Он выразительно посмотрел на меня, смущенного его словами. Крепко пожав мне руку: «До свиданья, прощайте!» — сказал он. «Если возвращусь с успехом, то будем праздновать как следует», — прибавил он.
Подъехав к своему дивизиону и поздоровавшись с ним, Карамзин громко сказал:
— Знаю, что вы искренно рвались идти со мною, но не сетуйте, ребята, и не ропщите, что это не исполнилось. Ваша священная обязанность беспрекословно повиноваться высшему начальству, над вами поставленному, и исполнять точно все его приказания; это есть главное основание воинской доблести. Благодарю вас, братцы, от всей души за ваше усердие ко мне. В короткое время моего командования я искренно полюбил вас, как честных воинов, настоящих молодцов. Если Бог поможет возвратиться с победою, то вы хотя и не были со мною, не участвовали в бою, но, как близкие мне, не останетесь без вознаграждения! До свиданья, господа! — обратился он ко всем нам.
— Прощайте, братцы! —крикнул еще раз гусарам, отскакивая от фронта. Солдаты громко, единодушно и задушевно напутствовали его.
Отряд тронулся безмолвно; все дальше и дальше уходил он, оставляя за собою целый столб густой пыли, сквозь которую как огненные искры блестело в отдалении ярко вычищенное оружие гусар.
Трудно не верить в предчувствие! Помню я, что в ту минуту, когда отряд совершенно скрылся из глаз, точно свинцовая гиря начала давить мне грудь, на меня напала тоска, уныние, какая-то необъяснимая скорбь! Случалось и прежде расставаться со своими на короткое время, но ничего подобного я ни разу не испытывал. В полдень, по обыкновению, нас сменил Ахтырский дивизион.
В лагере та же грусть: палатки пусты, коновязи без лошадей, праздные денщики, развалившись на земле от нечего делать, мурлычут себе под нос непривлекательные песни; вокруг все тихо, мертво.
* * *
**Задание 1**. Какой дивизион в полдень сменил дежуривших, согласно тексту о прощании Карамзина?
Текст и список — два отдельных, не связанных между собой материала.
* * *
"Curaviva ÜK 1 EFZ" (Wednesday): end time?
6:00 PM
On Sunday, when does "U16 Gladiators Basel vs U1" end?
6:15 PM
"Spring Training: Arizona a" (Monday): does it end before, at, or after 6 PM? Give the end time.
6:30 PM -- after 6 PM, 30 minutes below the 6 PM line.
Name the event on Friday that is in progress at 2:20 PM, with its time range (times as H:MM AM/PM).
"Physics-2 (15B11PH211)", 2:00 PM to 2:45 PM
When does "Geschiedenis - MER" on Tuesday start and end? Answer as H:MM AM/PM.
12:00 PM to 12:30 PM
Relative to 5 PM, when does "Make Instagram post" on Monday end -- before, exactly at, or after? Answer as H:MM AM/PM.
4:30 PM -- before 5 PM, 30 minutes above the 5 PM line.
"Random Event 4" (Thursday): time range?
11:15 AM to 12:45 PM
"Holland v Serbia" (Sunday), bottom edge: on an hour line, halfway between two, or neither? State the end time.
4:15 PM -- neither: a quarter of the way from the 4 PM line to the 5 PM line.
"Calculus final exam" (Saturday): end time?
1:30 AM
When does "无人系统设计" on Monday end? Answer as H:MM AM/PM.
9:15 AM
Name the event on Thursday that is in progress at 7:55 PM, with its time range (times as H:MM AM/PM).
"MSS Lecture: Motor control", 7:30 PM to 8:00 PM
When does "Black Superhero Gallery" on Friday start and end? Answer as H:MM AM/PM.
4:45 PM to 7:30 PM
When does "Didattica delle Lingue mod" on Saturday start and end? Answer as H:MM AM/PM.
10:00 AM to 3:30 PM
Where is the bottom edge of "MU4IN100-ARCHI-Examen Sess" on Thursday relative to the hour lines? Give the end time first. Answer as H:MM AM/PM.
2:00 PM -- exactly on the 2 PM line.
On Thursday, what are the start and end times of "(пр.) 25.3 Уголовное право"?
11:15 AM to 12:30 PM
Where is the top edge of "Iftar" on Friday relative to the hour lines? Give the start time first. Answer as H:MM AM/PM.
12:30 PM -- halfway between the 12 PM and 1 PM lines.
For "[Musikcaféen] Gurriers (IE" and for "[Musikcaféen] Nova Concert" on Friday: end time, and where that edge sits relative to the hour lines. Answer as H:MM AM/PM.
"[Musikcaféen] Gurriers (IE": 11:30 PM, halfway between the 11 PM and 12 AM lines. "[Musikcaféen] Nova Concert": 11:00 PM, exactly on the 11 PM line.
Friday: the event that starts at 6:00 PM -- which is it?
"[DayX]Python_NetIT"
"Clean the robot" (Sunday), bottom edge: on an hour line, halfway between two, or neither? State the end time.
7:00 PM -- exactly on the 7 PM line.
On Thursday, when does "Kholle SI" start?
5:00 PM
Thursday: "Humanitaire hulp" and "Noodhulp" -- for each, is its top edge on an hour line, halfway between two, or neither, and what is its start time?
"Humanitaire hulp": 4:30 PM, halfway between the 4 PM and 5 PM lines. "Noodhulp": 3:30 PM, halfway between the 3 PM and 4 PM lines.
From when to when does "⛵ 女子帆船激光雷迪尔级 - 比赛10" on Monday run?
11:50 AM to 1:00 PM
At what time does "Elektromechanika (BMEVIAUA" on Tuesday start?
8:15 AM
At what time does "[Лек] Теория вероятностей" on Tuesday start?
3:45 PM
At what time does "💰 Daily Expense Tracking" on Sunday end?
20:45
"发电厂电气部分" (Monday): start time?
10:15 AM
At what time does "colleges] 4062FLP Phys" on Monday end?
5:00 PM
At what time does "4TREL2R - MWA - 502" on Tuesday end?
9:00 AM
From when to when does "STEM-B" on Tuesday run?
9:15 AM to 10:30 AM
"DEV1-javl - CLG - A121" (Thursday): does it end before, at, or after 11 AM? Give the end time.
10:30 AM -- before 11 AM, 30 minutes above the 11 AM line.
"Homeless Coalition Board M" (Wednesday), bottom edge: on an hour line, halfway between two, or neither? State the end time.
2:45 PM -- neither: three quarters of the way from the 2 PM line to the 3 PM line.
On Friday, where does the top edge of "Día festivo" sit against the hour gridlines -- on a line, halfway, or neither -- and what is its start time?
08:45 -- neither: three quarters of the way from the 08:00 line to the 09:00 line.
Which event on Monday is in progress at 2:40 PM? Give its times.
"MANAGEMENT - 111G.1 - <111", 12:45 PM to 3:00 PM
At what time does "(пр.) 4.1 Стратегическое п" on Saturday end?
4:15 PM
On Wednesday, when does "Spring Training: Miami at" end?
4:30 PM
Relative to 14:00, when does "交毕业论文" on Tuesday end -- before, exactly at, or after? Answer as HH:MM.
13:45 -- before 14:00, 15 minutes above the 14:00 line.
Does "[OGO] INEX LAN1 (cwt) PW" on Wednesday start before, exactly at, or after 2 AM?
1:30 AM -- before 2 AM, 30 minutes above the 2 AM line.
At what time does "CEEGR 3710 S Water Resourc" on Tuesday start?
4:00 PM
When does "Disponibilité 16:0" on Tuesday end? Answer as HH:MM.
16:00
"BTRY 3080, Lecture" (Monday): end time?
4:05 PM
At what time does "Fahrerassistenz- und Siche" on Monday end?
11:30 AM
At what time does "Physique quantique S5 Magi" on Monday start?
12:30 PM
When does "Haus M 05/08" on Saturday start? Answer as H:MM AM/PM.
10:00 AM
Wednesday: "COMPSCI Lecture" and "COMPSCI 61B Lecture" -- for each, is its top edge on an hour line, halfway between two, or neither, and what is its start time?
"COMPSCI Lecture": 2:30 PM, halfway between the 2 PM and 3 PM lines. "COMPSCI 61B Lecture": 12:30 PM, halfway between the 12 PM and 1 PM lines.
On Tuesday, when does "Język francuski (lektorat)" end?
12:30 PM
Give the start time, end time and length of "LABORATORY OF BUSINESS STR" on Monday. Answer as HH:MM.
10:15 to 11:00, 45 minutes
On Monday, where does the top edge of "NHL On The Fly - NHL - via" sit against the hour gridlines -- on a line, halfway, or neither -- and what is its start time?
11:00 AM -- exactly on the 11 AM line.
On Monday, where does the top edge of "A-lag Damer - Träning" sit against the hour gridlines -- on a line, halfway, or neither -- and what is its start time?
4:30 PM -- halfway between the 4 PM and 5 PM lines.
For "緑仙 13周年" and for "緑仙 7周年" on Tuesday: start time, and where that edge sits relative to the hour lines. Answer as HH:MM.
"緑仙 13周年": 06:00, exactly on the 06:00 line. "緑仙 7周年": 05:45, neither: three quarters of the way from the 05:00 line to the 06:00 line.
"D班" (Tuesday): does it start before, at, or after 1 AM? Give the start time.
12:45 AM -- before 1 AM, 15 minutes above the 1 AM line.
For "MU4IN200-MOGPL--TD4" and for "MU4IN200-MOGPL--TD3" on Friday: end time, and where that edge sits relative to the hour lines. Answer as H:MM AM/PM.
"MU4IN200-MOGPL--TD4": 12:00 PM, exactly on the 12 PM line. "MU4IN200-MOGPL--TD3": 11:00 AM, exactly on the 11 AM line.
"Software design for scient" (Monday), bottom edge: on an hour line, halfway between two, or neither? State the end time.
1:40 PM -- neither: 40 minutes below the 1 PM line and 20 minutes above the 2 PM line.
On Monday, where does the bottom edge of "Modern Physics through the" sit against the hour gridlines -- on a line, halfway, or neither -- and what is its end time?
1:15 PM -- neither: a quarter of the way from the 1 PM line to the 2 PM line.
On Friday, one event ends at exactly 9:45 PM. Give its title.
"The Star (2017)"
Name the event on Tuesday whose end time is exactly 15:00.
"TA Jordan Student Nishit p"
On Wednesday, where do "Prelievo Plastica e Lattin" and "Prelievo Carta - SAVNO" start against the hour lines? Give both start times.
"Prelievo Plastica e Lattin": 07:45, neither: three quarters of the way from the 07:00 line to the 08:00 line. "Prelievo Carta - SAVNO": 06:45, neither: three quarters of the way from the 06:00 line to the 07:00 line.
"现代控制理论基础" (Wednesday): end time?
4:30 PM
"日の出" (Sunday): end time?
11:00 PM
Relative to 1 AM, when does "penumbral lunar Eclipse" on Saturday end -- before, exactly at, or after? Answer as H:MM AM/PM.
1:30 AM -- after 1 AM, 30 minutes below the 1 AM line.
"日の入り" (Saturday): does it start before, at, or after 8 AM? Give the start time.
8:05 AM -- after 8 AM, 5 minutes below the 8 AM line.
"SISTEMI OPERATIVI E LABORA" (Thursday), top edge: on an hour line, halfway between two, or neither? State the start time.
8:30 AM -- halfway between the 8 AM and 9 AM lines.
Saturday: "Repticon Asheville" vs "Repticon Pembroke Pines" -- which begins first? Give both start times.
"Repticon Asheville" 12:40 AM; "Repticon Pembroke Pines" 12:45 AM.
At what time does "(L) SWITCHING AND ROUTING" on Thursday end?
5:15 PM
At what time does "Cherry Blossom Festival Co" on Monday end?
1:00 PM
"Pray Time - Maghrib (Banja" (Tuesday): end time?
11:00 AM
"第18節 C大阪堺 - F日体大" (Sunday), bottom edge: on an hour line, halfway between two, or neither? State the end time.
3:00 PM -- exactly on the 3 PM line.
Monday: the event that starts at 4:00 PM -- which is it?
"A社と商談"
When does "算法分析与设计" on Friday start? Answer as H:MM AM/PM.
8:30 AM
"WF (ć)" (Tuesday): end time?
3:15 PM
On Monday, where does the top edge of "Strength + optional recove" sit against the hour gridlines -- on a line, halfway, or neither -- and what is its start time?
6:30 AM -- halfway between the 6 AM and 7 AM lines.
* * *
**Задание 2**. Преобразуйте в JSON-массив строк строки списка, начиная со строки, где есть «on Thursday end?», и заканчивая последней строкой списка. Каждой строке должна соответствовать одна строка массива, пустые строки пропустите.

**Полное решение 1**. Ахтырский дивизион.

**Полное решение 2**.
[
  "At what time does \"(L) SWITCHING AND ROUTING\" on Thursday end?",
  "5:15 PM",
  "At what time does \"Cherry Blossom Festival Co\" on Monday end?",
  "1:00 PM",
  "\"Pray Time - Maghrib (Banja\" (Tuesday): end time?",
  "11:00 AM",
  "\"第18節 C大阪堺 - F日体大\" (Sunday), bottom edge: on an hour line, halfway between two, or neither? State the end time.",
  "3:00 PM -- exactly on the 3 PM line.",
  "Monday: the event that starts at 4:00 PM -- which is it?",
  "\"A社と商談\"",
  "When does \"算法分析与设计\" on Friday start? Answer as H:MM AM/PM.",
  "8:30 AM",
  "\"WF (ć)\" (Tuesday): end time?",
  "3:15 PM",
  "On Monday, where does the top edge of \"Strength + optional recove\" sit against the hour gridlines -- on a line, halfway, or neither -- and what is its start time?",
  "6:30 AM -- halfway between the 6 AM and 7 AM lines."
]